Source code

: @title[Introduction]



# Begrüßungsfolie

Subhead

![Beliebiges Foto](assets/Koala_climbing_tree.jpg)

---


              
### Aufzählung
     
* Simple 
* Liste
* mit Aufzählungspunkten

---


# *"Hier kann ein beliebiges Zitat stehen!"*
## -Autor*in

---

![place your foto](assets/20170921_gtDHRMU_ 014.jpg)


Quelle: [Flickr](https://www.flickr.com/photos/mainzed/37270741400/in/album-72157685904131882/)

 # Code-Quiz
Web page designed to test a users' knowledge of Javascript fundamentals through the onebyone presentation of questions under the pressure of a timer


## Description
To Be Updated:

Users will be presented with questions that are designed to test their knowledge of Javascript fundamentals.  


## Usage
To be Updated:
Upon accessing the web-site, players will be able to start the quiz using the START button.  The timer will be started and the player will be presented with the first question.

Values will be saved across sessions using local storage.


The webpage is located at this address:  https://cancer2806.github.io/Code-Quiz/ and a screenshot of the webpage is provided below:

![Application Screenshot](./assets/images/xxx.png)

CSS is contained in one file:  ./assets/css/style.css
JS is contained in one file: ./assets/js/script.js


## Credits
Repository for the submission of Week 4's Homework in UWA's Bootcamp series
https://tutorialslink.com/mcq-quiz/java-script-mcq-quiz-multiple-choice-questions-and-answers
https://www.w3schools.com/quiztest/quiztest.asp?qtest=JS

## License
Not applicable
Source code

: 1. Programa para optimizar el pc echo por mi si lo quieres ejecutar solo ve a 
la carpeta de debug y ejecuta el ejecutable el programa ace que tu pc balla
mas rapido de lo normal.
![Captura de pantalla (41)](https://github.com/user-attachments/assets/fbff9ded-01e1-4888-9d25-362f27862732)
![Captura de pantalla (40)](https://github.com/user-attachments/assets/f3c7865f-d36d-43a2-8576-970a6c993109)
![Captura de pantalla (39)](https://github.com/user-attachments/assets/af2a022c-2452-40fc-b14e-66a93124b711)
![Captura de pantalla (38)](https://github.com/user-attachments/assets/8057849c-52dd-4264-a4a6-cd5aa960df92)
——
▶ EXERCISE AIM: Copy all lines from the data that hold the word "fundamentals".

▶ EXPECTED ANSWER:
Web page designed to test a users' knowledge of Javascript fundamentals through the onebyone presentation of questions under the pressure of a timer
Users will be presented with questions that are designed to test their knowledge of Javascript fundamentals.  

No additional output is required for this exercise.